Logo à minha primeira pergunta, sobre o que o motivava a fazer documentários, meu entrevistado secamente disparou: “Ah, meu filho, eu não tenho analista mais. Você deveria falar com ele!”. Confesso que por um segundo me senti um pouco sem graça e inseguro, mas imediatamente o homem me tranquilizou, emendando de forma objetiva: “O que me motiva a fazer documentário é a vontade de conhecer O Outro e conhecer o mundo”.
 
Sob um céu escuro, que prenunciava chuva forte, falei sobre seus filmes, demonstrei conhecimento de causa e, aos poucos, consegui conquistar a confiança do coroa, à época com 68 anos.
 
Um cigarro após outro, o mestre deu uma verdadeira aula conceitual de como se fazer documentário – não esse documentário didático comum de TV, de edições mirabolantes estilo Discovery Channel ou GNT – mas um doc intimista e revolucionário, em sua forma aparentemente despretensiosa, porém sólida de conteúdo.
 
Mais à vontade, Coutinho foi apresentando detalhes de sua metodologia. “Os filmes que eu faço estão preocupados com a história cotidiana das pessoas anônimas, história com h pequeno, história do povo miúdo.

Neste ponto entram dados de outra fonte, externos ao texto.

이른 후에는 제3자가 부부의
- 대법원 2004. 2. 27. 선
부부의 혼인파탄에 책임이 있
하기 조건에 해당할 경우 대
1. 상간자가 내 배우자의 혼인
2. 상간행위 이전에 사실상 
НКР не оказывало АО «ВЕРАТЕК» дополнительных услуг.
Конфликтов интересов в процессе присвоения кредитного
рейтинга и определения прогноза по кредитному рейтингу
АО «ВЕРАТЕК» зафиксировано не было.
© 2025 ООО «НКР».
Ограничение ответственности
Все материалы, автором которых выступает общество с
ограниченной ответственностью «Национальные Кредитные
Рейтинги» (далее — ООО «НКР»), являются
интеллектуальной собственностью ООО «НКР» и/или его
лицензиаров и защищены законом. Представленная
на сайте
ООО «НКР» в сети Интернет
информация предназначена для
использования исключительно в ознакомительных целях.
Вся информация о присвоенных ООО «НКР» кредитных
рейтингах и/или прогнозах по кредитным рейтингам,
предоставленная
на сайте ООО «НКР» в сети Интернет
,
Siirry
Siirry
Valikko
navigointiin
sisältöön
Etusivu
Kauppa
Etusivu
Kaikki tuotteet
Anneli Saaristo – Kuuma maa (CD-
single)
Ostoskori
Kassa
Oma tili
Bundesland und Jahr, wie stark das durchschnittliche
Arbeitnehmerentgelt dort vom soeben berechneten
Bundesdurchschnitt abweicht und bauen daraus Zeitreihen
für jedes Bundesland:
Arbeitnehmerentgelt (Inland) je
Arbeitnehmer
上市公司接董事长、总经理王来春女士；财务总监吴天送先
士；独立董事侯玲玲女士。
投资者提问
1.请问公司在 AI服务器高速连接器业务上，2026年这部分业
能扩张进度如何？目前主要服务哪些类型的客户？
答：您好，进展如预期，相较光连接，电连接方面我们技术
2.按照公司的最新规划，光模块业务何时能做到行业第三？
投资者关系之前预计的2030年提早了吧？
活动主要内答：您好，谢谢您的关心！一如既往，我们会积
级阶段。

O grande político, o grande médico, estes não me interessam. O homem público não me interessa porque ele se guarda, literalmente bloqueia a emoção e tudo o que fala é para proteger sua própria imagem, já que tem muito a perder. O anônimo tem pouco a perder pois sequer tem uma imagem pública. E quem tem menos a perder, tem mais  para dar”, revelou.
 
Caiu a ficha, caro mestre! Aprendi a lição! Com essas ideias na cabeça e uma câmera na mão, anos mais tarde eu realizaria curtas como “Meu Parceiro Julião”,  “Cerrado em Pé  e “Dente de Lobo, Bicho do Mato”.
 
Não fazer filmes contra a comunidade com a qual se filma. Essa premissa ética era outra regra na conduta de Coutinho. “Seja bandido, seja rico ou seja pobre, você não pode fazer filmes contra as pessoas com as quais você filma, porque eu não filmo carrasco nazista e etc, entendeu? Não posso prejudicar aqueles seres humanos que deram pra mim o seu maior tesouro, que é a história singular de suas vidas. É fundamental que essas pessoas não se sintam lesadas ou traídas. Em minha relação com O Outro, a primeira coisa é: ele não será julgado”, concluiu.
 
A entrevista durou cerca de duas horas e muito conteúdo interessante não pôde constar na edição do produto final (concluído com 46 minutos), como curiosidades a respeito da época em que trabalhou como diretor do Globo Repórter ( e elevou o documentário brasileiro à categoria de arte respeitada mundialmente ao filmar em película de 16mm para a TV) ou histórias quando trabalhou como roteirista em filmes clássicos do Cinema Novo, como Dona Flor e Seus Dois Maridos.
 
Como falei, o documentário “Coutinho e o Outro” é absolutamente inédito e de propriedade exclusiva da Universidade Católica de Brasília (UCB). Segue abaixo um pequeno trecho para aqueles que se interessarem.
 
Valeu por tudo, caro mestre! Descanse em Paz!